▶ **What the task asks**: Repeat every line of the data below word for word, in the same order.

▶ **Stored data**:
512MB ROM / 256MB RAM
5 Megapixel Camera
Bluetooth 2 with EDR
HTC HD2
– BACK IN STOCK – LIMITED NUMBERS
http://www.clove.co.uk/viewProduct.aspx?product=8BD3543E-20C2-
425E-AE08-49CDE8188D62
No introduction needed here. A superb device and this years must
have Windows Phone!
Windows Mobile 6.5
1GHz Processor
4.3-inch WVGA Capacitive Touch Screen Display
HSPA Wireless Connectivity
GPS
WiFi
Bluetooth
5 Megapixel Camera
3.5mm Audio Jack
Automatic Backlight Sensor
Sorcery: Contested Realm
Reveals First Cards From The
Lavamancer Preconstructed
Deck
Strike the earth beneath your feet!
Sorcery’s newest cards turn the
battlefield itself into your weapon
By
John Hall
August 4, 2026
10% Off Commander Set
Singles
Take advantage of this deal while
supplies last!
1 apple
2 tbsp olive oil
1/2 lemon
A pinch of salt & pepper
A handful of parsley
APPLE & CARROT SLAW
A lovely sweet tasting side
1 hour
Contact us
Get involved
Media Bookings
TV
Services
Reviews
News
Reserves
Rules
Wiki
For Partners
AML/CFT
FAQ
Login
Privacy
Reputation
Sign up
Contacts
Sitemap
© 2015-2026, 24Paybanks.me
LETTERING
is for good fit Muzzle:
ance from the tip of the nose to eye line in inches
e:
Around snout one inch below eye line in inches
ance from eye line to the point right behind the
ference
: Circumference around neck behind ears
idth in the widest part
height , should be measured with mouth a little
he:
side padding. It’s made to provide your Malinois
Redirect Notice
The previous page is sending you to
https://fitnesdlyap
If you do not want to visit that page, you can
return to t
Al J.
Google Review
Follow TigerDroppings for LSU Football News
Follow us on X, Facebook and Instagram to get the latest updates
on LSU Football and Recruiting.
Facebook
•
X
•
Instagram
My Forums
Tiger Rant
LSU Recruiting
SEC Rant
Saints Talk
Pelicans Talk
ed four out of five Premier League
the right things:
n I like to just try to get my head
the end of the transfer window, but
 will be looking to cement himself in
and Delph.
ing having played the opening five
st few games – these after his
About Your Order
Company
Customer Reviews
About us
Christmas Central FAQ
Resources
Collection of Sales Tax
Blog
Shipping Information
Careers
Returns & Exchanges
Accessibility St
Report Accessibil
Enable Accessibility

▶ **Solution**:
512MB ROM / 256MB RAM
5 Megapixel Camera
Bluetooth 2 with EDR
HTC HD2
– BACK IN STOCK – LIMITED NUMBERS
http://www.clove.co.uk/viewProduct.aspx?product=8BD3543E-20C2-
425E-AE08-49CDE8188D62
No introduction needed here. A superb device and this years must
have Windows Phone!
Windows Mobile 6.5
1GHz Processor
4.3-inch WVGA Capacitive Touch Screen Display
HSPA Wireless Connectivity
GPS
WiFi
Bluetooth
5 Megapixel Camera
3.5mm Audio Jack
Automatic Backlight Sensor
Sorcery: Contested Realm
Reveals First Cards From The
Lavamancer Preconstructed
Deck
Strike the earth beneath your feet!
Sorcery’s newest cards turn the
battlefield itself into your weapon
By
John Hall
August 4, 2026
10% Off Commander Set
Singles
Take advantage of this deal while
supplies last!
1 apple
2 tbsp olive oil
1/2 lemon
A pinch of salt & pepper
A handful of parsley
APPLE & CARROT SLAW
A lovely sweet tasting side
1 hour
Contact us
Get involved
Media Bookings
TV
Services
Reviews
News
Reserves
Rules
Wiki
For Partners
AML/CFT
FAQ
Login
Privacy
Reputation
Sign up
Contacts
Sitemap
© 2015-2026, 24Paybanks.me
LETTERING
is for good fit Muzzle:
ance from the tip of the nose to eye line in inches
e:
Around snout one inch below eye line in inches
ance from eye line to the point right behind the
ference
: Circumference around neck behind ears
idth in the widest part
height , should be measured with mouth a little
he:
side padding. It’s made to provide your Malinois
Redirect Notice
The previous page is sending you to
https://fitnesdlyap
If you do not want to visit that page, you can
return to t
Al J.
Google Review
Follow TigerDroppings for LSU Football News
Follow us on X, Facebook and Instagram to get the latest updates
on LSU Football and Recruiting.
Facebook
•
X
•
Instagram
My Forums
Tiger Rant
LSU Recruiting
SEC Rant
Saints Talk
Pelicans Talk
ed four out of five Premier League
the right things:
n I like to just try to get my head
the end of the transfer window, but
 will be looking to cement himself in
and Delph.
ing having played the opening five
st few games – these after his
About Your Order
Company
Customer Reviews
About us
Christmas Central FAQ
Resources
Collection of Sales Tax
Blog
Shipping Information
Careers
Returns & Exchanges
Accessibility St
Report Accessibil
Enable Accessibility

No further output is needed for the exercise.